The Thai wives who never said 'I do'

The Thai wives who never said 'I do'

Foreigners are bribing officials to secure marriage certificates by stealing identities of unwitting women

The anti-illegal 'Operation X-Ray Outlaw Foreigner' under deputy Tourist Police Bureau chief Surachate 'Big Joke' Hakparn is investigating the fake-marriage operation. (Photo via Tourist Police)
The anti-illegal 'Operation X-Ray Outlaw Foreigner' under deputy Tourist Police Bureau chief Surachate 'Big Joke' Hakparn is investigating the fake-marriage operation. (Photo via Tourist Police)

After tying the knot earlier this year, Somjit and her husband visited the Wang Muang district office in Saraburi to register their marriage only to be told she was already married to a man she had never met.

Ms Somjit, 38, whose surname was not given, was shocked to learn of the prior marriage. She denied having known, let alone met, the Indian man who was supposed to be her husband.

This led the former cleaning lady for a private company to suspect that copies of her two most important documents -- her domicile registration and citizen ID card -- may have ended up in the wrong hands.

She remembers her supervisor at the cleaning department had collected copies of the two documents from her and now believes they were used to fake the marriage with the Indian man.

Ms Somjit filed a complaint with the authorities who revoked the bogus marriage.

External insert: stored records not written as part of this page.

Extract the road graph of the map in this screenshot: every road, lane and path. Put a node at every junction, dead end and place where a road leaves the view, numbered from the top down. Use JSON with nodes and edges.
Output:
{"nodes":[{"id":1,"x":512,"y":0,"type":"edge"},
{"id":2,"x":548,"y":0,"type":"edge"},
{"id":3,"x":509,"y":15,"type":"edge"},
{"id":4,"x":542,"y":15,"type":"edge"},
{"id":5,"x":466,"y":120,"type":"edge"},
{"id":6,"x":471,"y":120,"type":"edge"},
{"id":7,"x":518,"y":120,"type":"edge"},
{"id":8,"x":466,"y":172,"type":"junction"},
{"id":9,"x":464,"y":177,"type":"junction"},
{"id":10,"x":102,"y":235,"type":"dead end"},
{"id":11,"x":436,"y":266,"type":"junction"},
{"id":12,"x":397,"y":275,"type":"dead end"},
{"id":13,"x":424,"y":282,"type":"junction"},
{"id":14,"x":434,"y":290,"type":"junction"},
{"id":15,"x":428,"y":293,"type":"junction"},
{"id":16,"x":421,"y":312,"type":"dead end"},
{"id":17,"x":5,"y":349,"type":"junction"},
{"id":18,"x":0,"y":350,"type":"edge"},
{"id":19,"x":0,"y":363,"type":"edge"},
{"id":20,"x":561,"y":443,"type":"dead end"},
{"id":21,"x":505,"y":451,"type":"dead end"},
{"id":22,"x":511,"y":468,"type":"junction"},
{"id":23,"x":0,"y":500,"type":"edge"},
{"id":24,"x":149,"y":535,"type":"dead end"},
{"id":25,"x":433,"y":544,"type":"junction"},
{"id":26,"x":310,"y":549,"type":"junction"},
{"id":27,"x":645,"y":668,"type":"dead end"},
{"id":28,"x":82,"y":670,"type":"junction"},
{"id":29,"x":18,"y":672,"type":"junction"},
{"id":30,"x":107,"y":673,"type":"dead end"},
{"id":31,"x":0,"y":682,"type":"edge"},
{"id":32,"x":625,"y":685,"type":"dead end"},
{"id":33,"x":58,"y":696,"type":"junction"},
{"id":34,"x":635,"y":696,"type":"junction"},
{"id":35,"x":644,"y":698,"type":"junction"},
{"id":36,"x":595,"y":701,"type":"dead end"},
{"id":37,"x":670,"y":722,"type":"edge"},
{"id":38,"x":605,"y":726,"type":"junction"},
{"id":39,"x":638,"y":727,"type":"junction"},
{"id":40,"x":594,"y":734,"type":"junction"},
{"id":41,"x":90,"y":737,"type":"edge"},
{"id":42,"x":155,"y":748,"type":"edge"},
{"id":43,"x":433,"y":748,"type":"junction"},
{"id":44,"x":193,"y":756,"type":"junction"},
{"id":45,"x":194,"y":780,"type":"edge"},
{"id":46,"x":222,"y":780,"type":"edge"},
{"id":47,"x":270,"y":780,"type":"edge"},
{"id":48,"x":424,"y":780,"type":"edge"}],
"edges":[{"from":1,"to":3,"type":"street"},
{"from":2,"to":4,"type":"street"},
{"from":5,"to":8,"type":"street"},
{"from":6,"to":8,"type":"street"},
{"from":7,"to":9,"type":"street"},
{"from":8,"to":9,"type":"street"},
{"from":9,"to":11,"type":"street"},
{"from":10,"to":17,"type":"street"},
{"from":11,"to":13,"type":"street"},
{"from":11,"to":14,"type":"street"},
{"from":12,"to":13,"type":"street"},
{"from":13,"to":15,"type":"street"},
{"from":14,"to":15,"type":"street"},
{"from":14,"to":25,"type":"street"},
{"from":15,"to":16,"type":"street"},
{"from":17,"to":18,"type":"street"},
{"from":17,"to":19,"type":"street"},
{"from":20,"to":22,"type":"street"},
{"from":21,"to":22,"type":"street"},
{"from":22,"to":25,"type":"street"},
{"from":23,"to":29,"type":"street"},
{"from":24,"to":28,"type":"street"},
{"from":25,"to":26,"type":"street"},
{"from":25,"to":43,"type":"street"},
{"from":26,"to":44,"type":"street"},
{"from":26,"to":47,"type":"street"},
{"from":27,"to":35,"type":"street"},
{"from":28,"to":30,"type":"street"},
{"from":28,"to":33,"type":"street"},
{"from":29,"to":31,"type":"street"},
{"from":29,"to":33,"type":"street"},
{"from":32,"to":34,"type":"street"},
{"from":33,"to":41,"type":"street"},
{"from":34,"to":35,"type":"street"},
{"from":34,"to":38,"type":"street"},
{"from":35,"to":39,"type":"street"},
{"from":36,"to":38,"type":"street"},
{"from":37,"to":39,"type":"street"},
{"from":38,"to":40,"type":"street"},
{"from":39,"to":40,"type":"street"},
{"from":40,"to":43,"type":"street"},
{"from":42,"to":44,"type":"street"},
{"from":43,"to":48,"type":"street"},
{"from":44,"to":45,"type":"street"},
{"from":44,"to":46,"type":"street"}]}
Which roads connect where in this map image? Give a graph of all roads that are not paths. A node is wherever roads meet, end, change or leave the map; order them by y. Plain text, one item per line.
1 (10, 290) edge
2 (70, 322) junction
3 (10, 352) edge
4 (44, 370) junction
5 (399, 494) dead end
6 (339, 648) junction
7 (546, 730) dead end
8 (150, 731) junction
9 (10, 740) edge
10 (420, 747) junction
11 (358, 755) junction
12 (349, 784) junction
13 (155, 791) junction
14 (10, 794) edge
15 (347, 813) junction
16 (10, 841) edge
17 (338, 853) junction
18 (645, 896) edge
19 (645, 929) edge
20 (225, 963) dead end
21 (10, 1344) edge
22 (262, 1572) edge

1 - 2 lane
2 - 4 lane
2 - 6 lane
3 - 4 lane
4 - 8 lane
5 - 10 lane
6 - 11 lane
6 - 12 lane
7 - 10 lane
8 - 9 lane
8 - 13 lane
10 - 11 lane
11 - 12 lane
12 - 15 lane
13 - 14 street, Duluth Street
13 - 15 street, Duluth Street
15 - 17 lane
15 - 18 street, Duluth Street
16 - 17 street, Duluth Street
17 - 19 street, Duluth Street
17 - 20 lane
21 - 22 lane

Ms Somjit's case highlights a fraudulent practice in which foreigners, mostly from India, seek to obtain a marriage licence so they can stay in the country to run businesses which are not always legal, according to Natthaporn Sitthichai, a detective with the Public Sector Anti-Corruption Commission (PACC).

Some bribe district officials, who steal the identities of women in the citizenship database, to produce the marriage licences for them.

Ms Natthaporn said she found a number of women agreed to sign the marriage licences because they and the men were friends. Other women were hired or borrowed money from the men and agreed to the marriage to square their debt.

On May 23, eight Indian nationals were detained for suspected involvement in a scam using the names of Thai women on forged marriage licences to stay in the country longer.

Deputy tourist police chief Surachate Hakparn said the arrests came after police took up complaints lodged by the women, including Ms Somjit, in Saraburi's Wang Muang district who found their names on marriage certificates despite never having been married.

Police identified the suspects as Prabhakar Singh, Ritesh Kumar, Manjeet Mallah, Suraj Prakash Singh, Raju Sharma, Shailesh Kumar Tripathi, Vijendra Nishad and Bhajan Nishad. The first three were charged with overstaying their visas while the five others had their visas revoked, he said.

The arrests were part of the police's "Operation X-Ray Outlaw Foreigner" campaign, aimed at cracking down on foreigners who find illicit ways to stay in the country.

Pol Maj Gen Surachate said the suspects were thought to belong to a gang which makes fake marriage documents with the help of state officials in charge of the citizenship database.

According to the deputy commissioner, ''the names of as many as 300 women in the district might have been used in the bogus marriage scam.''

Pol Maj Gen Surachate said, so far, officials have helped 13 Thai women remove their names from the marriage registry.

Arthit Boonyasopat, director-general of the Department of Provincial Administration, said the department had sacked two Wang Muang assistant district chiefs and an administrative official in 2015 after they were found to have colluded in the scam.

The officials were accused of taking the names of 2,000 women to produce fake marriage licences in exchange for 2,000 baht a name. The case has been sent to the National Anti-Corruption Commission for a criminal investigation.

Ms Natthaporn said many of the Indian men holding false marriage licences lived in commercial areas of Bangkok. Some had started out hawking roasted peanuts and steadily expanded to run clothes or electrical appliance stores.

"They are very good at saving money and micro-lending. They offer loans to Thai vendors. Several of the lenders established themselves as mafia figures engaging in crimes including the drug trade," she said.

Meanwhile, the state officials who conspire with the foreign men in the forged marriage scam are committing a blatant abuse of authority, Ms Natthaporn said.

"They engaged in a "unilateral" process of creating marriage certificates despite the legal requirement that both parties be present at a formal interview before a licence can be issued," said the detective.

Ms Natthaporn added that the officials also did not enter details of bogus marriages into the computer system in order to evade a detection by their superiors. They would only issue paper licences to the foreign men as documentary "proof of marriage".